AXA swaps out graphic asking cabin crew to lift heavy baggage after backlash
There are many ways to sell insurance.
Creating a furore is one of them, it seems.
On July 18, AXA PPP Healthcare (a UK-based insurance provider under AXA) was called out by Facebook page A Fly Guy’s Cabin Crew Lounge for a graphic on preventing “plane pain”.
The online community, which has more than 800,000 followers, is a space for cabin crew all over the world to commiserate and share their photos.
As a solution, AXA advised that passengers ask cabin crew to lift heavy baggage for them.
And here is A Fly Guy’s caption:
“OH HELL NO!!!!
The international insurance firm AXA released their list of travel tips and their number one suggestion for avoiding back pain when traveling is….
ASK CABIN CREW TO LIFT HEAVY BAGGAGE!
As the largest crew community on social media, why don’t we tell them what we, the cabin crew, think of their advice and also make sure we avoid AXA travel insurance and other services!
Time to take our business elsewhere. Guess who travels a lot AXA? Cabin crew, and we will make sure to avoid giving our travel insurance business to a company that takes no regard for our health and safety!
Spread the word and hashtag your posts!
#axa #axainsurance #liftyourownbag #youbringityouslingit#unitedbywings #unitedagainstaxa #crewlife”
The post has since gotten over 1,200 shares and 900 comments.
Cabin crew indignant
One of the main gripes was the way cabin crew were regarded by AXA — one user called it “disrespectful”, as the advice implied that it was okay for the crew to hurt their back.
One crew member also added that they are “safety professionals”, and not just “helpers”.
Others pointed out that it would be a health hazard for the crew to constantly lift heavy baggages:
Passengers were not onboard with AXA’s advice either, as most commenters believe that stowing away the luggage was their own responsibility.
Not cabin’s crew job to stow luggage away
Cabin crew are not obligated to help passengers with their baggages.
Not only does it pose a health hazard (e.g. injuries from heavy baggage, repetitive lifting of heavy weights), but it also compromises efficiency.
This is especially so when taking into account the number of flight attendants compared with the number of passengers on a flight.
If flight crew had to help every passenger stow every piece of luggage on board a plane, the time and effort taken will be immense.

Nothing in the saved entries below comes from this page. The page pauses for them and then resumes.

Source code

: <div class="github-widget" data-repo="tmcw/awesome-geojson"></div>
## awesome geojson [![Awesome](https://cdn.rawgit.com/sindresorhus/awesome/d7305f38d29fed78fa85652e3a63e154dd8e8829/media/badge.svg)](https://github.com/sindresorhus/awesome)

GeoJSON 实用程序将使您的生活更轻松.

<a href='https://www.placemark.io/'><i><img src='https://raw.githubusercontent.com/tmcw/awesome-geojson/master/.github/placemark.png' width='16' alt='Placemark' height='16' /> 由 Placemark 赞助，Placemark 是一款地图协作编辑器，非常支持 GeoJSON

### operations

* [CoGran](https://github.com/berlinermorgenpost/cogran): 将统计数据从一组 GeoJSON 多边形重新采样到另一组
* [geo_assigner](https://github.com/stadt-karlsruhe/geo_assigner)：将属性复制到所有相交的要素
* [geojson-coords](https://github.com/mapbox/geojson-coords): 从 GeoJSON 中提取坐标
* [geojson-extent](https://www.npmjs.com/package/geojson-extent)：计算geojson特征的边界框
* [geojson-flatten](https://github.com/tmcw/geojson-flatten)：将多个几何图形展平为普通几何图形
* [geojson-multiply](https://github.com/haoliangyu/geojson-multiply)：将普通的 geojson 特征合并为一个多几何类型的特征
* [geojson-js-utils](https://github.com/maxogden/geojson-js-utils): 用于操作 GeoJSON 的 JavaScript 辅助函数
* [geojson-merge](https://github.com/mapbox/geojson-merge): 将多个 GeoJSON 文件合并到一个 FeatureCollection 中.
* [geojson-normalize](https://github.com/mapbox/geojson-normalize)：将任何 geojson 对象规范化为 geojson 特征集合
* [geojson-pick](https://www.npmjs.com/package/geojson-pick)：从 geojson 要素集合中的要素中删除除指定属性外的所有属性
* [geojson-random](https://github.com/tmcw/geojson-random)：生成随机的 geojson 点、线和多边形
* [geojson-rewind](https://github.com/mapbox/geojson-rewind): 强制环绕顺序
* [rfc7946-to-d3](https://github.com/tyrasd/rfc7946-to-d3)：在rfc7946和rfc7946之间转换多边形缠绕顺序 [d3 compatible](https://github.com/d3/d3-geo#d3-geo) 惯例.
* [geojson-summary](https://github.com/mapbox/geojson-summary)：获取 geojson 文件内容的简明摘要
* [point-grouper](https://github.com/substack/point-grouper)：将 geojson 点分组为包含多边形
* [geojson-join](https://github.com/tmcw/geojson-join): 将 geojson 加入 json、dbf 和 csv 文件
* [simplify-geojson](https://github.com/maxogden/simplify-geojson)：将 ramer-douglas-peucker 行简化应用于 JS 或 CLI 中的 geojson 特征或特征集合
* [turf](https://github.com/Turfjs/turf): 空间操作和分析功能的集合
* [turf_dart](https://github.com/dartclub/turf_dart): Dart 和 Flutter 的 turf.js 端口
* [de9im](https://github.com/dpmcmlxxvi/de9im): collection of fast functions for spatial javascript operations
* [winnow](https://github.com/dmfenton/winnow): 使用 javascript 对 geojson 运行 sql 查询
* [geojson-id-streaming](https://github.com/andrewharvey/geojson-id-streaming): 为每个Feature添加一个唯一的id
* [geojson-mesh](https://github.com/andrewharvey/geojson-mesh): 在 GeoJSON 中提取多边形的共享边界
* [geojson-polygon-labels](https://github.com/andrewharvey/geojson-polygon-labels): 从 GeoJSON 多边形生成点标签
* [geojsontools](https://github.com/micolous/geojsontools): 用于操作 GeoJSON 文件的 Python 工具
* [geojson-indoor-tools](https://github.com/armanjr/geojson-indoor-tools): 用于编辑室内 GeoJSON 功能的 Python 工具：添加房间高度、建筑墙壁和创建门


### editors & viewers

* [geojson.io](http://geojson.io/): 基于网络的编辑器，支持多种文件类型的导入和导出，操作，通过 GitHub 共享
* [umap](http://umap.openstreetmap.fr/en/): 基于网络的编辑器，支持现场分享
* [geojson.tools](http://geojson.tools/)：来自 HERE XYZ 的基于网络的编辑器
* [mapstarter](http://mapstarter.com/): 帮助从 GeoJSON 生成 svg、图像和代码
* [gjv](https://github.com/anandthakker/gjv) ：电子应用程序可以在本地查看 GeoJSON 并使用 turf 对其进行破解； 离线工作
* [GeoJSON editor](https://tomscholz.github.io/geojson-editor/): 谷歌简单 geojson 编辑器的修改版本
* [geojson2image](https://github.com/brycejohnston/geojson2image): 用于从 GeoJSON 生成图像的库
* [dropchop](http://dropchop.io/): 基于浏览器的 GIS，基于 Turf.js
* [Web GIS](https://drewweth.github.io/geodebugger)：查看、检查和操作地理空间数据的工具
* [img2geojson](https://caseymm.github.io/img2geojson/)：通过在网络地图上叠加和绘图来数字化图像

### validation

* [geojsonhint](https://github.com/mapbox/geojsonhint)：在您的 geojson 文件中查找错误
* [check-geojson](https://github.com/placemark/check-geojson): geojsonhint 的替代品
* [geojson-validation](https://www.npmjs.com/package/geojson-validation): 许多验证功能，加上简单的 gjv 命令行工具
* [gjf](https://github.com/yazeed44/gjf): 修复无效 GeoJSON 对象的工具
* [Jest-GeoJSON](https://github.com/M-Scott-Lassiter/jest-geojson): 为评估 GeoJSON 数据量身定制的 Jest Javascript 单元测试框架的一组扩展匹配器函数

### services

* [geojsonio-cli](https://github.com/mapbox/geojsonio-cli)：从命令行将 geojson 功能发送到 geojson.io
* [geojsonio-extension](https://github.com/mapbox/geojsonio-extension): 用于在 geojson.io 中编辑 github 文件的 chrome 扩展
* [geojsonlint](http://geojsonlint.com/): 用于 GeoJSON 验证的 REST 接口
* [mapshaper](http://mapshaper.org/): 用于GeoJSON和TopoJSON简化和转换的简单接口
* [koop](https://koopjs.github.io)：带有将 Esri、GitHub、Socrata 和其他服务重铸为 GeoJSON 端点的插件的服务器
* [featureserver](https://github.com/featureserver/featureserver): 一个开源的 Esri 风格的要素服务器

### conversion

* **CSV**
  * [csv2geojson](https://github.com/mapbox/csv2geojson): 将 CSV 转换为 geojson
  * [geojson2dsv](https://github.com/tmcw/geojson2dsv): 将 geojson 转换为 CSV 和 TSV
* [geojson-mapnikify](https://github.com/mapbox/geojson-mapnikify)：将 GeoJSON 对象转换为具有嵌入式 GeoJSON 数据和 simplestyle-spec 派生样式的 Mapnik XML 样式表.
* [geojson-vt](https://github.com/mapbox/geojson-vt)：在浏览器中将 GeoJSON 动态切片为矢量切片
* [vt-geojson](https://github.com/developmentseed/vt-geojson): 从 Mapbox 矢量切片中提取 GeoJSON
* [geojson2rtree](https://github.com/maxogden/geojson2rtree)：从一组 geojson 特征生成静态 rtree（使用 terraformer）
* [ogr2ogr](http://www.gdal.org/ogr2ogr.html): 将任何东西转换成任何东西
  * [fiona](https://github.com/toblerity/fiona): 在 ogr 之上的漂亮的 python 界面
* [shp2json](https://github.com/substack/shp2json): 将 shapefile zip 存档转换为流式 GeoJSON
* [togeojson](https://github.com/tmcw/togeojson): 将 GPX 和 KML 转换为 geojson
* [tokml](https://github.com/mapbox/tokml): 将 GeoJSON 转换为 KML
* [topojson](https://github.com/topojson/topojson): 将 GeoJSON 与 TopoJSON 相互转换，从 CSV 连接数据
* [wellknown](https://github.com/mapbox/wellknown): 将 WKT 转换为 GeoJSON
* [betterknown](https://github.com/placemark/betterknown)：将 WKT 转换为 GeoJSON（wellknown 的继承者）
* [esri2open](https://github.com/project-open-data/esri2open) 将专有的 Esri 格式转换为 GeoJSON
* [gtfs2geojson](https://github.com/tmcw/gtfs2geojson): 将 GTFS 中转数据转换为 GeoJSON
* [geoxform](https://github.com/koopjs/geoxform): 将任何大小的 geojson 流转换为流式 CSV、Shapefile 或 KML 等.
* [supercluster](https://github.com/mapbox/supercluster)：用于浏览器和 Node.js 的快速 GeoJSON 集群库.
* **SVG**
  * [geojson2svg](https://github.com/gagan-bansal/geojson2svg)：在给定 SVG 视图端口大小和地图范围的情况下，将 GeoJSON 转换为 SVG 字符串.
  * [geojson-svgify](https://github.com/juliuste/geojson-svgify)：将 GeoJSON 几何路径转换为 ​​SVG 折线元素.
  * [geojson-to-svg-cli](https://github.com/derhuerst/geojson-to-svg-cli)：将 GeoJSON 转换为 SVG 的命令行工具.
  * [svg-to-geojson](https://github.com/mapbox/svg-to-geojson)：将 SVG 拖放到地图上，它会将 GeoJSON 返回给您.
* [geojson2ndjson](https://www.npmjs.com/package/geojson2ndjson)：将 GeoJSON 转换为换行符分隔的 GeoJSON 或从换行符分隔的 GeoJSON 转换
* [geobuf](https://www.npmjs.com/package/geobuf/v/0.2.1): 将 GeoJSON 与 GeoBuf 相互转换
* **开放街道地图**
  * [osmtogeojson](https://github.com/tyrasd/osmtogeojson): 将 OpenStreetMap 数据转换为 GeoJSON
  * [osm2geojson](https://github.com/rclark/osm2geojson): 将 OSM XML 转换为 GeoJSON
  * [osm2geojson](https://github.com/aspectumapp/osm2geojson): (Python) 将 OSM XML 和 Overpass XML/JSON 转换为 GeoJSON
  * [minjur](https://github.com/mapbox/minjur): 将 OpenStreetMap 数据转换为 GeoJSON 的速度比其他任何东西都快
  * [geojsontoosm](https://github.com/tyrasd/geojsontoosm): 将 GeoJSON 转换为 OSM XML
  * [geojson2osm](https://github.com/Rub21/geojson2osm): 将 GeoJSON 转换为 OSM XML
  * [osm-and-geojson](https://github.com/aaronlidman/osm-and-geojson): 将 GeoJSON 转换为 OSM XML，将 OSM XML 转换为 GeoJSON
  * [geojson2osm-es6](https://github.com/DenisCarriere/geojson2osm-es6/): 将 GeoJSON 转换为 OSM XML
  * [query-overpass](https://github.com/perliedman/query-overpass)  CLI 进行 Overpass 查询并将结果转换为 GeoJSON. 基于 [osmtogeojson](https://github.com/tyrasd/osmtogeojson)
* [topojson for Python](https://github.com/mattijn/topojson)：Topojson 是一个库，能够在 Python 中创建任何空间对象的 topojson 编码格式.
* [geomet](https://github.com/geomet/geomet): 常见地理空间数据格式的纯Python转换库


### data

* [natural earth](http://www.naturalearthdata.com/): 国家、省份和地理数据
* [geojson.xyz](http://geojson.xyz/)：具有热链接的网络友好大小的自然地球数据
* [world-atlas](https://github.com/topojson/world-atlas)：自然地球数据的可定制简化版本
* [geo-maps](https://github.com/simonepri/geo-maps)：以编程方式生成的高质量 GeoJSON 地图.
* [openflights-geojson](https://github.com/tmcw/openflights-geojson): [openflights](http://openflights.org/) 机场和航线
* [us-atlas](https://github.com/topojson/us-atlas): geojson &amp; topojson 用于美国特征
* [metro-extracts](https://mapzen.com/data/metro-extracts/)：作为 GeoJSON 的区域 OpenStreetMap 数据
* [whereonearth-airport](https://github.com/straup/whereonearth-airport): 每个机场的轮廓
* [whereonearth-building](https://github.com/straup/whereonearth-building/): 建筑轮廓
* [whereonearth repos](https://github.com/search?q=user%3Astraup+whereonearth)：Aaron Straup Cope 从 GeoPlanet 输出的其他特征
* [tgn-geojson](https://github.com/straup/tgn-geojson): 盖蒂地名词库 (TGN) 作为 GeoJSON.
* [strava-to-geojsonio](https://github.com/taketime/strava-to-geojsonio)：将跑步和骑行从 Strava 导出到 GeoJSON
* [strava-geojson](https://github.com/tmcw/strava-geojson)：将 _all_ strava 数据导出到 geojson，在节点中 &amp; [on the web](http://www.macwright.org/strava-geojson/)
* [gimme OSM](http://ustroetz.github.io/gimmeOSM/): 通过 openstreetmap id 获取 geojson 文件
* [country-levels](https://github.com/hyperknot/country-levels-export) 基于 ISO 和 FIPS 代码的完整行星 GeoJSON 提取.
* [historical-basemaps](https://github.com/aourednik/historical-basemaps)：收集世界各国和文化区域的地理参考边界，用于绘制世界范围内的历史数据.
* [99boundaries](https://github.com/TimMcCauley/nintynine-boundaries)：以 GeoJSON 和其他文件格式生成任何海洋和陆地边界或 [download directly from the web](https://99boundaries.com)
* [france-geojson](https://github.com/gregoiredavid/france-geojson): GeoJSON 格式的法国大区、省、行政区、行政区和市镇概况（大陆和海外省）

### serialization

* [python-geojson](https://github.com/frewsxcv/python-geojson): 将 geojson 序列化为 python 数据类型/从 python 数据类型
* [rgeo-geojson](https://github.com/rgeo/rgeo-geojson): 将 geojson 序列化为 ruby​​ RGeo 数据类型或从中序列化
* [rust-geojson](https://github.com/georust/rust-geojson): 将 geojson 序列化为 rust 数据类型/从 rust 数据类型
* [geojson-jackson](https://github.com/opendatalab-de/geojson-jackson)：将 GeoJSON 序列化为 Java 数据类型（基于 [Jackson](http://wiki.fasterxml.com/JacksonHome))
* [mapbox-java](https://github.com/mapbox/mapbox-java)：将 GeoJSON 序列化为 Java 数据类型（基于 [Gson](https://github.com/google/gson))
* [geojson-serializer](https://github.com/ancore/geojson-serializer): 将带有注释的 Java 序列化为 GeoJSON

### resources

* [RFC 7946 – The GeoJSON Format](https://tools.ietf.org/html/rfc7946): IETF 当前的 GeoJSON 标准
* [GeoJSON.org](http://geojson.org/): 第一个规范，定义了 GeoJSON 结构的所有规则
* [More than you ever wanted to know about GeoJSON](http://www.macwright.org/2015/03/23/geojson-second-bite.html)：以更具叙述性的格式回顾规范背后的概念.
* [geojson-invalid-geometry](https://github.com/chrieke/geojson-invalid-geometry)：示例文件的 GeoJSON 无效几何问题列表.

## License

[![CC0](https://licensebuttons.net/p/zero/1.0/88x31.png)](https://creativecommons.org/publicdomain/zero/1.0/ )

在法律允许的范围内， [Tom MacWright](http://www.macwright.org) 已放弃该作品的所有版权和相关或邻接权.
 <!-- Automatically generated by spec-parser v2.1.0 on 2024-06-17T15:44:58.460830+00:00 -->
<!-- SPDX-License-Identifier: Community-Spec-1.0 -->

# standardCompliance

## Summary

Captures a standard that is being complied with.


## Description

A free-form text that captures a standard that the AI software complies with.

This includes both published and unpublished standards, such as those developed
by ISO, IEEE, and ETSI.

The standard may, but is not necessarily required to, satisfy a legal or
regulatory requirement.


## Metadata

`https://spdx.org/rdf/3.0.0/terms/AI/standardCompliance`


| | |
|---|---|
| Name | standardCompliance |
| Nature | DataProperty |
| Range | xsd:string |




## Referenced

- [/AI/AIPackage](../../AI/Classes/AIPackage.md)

And if a passenger found the baggage too heavy to lift, chances are, the cabin crew would too.
Furthermore, according to A Fly Guy, health insurance plans usually do not cover injuries caused by heavy lifting.
However, stewards/ stewardess do assist young children or passengers who have mobility issues.
Following the backlash, AXA PPP Healthcare amended their copy and put out an apology, which has been pinned to the top of their Facebook feed.
The caption was changed to “Only pack what you can lift”.